다양한 환경에서 추가로 소음을 제거를 요구하지 않고 소음이 있는 오디오 파일을 인식한다.

Handles noisy audio from many environments without requiring additional noise cancellation.

3. 광범위 어휘 Global Vocabulary

120개의 언어와 풍부한 어휘를 인식한다.

Recognizes 120 languages and variants with an extensive vocabulary.

4. 부적절한 콘텐츠 필터링 Inappropriate Content Filtering

일부 언어의 텍스트 결과에서 부적절한 콘텐츠를 필터링 한다.

Filter inappropriate content in text results for some languages.

5. 구문 힌트 Phrase Hints

음성 인식은 말하기 쉬운 단어와 구를 제공함으로써 특별한 맥락을 위해 사용자화 될 수 있다.

이것은 특히 사용자가 추가한 단어나 이름을 어휘와 음성 제어 사용 사례에 추가할 때 유용하다.

Speech recognition can be customized to a specific context by providing a set of words and phrases that are likely to be spoken. This is especially useful for adding custom words and names to the vocabulary and in voice-control use cases.

6. 실시간 스트리밍과 사전 녹음 된 오디오 지원 Real-time Streaming or Prerecorded Audio Support

오디오 입력은 응용프로그램의 마이크에서 스트리밍 하거나 사전 녹음된 오디오 파일을 보낸다 (인라인 또는 구글 클라우드 스토리지를 통해).

FLAC, AMR, PCMU, and Linear-16등과 같은 다양한 인코더들을 지원한다.

Audio input can be streamed from an application’s microphone or sent from a prerecorded audio file (inline or through Google Cloud Storage). Multiple audio encodings are supported, including FLAC, AMR, PCMU, and Linear-16.

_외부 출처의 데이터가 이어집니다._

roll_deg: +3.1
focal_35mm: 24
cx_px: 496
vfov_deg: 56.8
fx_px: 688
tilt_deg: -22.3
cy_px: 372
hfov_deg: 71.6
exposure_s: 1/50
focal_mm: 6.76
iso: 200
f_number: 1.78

7. 자동 구두점 Automatic Punctuation BETA

기계 학습을 통해 정확한 구두점을(콤마, 물음표 및 마침표와 같은) 생성한다.

Accurately punctuates transcriptions (e.g., commas, question marks, and periods) with machine learning.

9. 스피커 디아라이제이션 Speaker Diarization BETA

누가 무엇을 말했는지 아는것 - 대화에서 각각이 말한 것을 자동으로 인식할 수 있습니다.

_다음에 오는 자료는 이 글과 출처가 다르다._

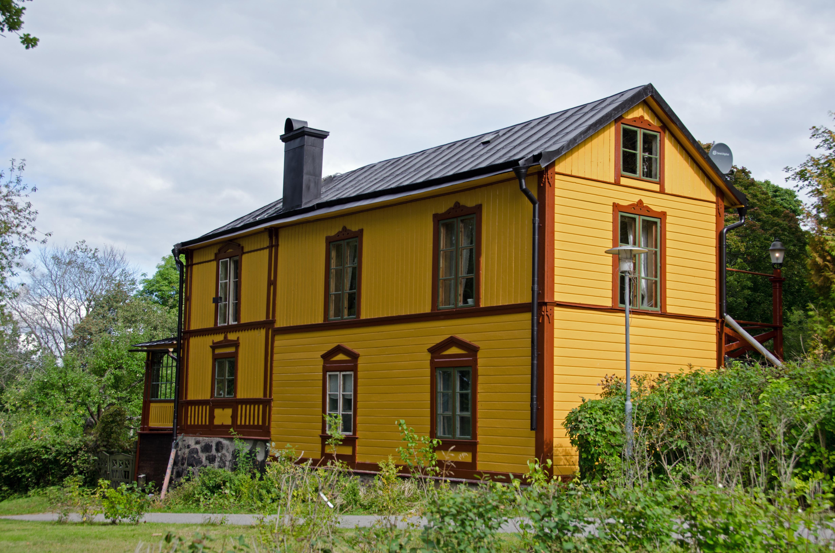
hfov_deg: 41.2
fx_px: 1111
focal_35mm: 48
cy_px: 276
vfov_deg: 28.0
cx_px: 418
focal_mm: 32
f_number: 8
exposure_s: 1/250
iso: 160
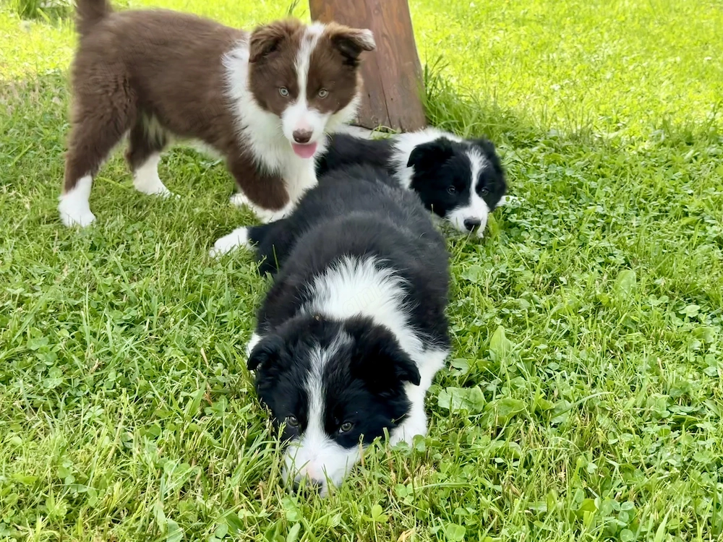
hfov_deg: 39.7
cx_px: 362
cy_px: 271
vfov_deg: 30.3
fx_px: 1003
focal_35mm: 48
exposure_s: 1/1070
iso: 80
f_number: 1.78
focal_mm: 6.76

Know who said what - you can now get automatic predictions about which of the speakers in a conversation spoke each utterance.

10. 자동 언어 감지 Auto-Detect Language BETA

다국어 시나리오를 지원해야 할 경우, 2~4개의 언어 코드를 명시할 수 있다. 구글 STT는 올바른 언어를 식별하고 스크립트를 제공한다.

When you need to support multilingual scenarios, you can now specify two to four language codes and Cloud Speech-to-Text will identify the correct language spoken and provide the transcript.

11. 멀티 채널 인식 Multichannel Recognition BETA

각 참가자가 별도의 채널(예: 두 개의 채널이 있는 전화 통화 또는 네 개의 채널이 있는 화상 회의)에 녹음이 되는 다중 녹음에서는 클라우드 STT가 각 채널을 개별적으로 인식 한 다음 사본을 주석 처리하여 실생활 예 처럼 동일하게 합니다.

In multiparticipant recordings where each participant is recorded in a separate channel (e.g., phone call with two channels or video conference with four channels), Cloud Speech-to-Text will recognize each channel separately and then annotate the transcripts so that they follow the same order as in real life.

Pricing

FEATURE	0-60 MINUTES	OVER 60 MINUTES, UP TO 1 MILLION MINUTES
Speech Recognition (all models except video)	Free	$0.006 USD / 15 seconds*
Video Speech Recognition	$0.006	$0.012 USD / 15 seconds*

- 음성 인식(Speech Recognition)의 경우 60분까지는 무료이며 60분 초과 시 15초를 기준으로 6.67원($0.006 USB)이 부과되며 한달에 사용가능한 전체 시간은 약 16666.6667시간(1million minutes) 입니다.

- 각 요청은 15초를 기본단위로 측정합니다.

- 위 테이블의 가격은 개인용 시스템에 적용되며 기업에서 사용되는 가격은 가격 가이드를 참조하여 연락하여야 한다.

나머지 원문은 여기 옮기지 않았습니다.